• TASK MATERIAL:
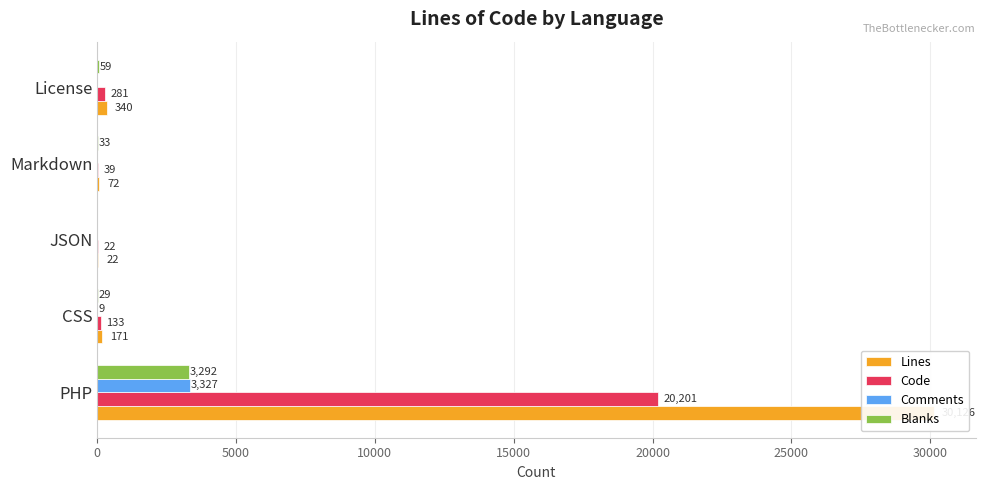

Reading left to right, what are all the values shown in this chart?

Lines: 30126	171	22	72	340
Code: 20201	133	22	39	281
Comments: 3327	9	0	0	0
Blanks: 3292	29	0	33	59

• PROBLEM: Could you turn every line of the items above into a numbered list, skipping the blank lines and leaving the pictures out?

• TASK RESPONSE:
1. Reading left to right, what are all the values shown in this chart?
2. Lines: 30126	171	22	72	340
3. Code: 20201	133	22	39	281
4. Comments: 3327	9	0	0	0
5. Blanks: 3292	29	0	33	59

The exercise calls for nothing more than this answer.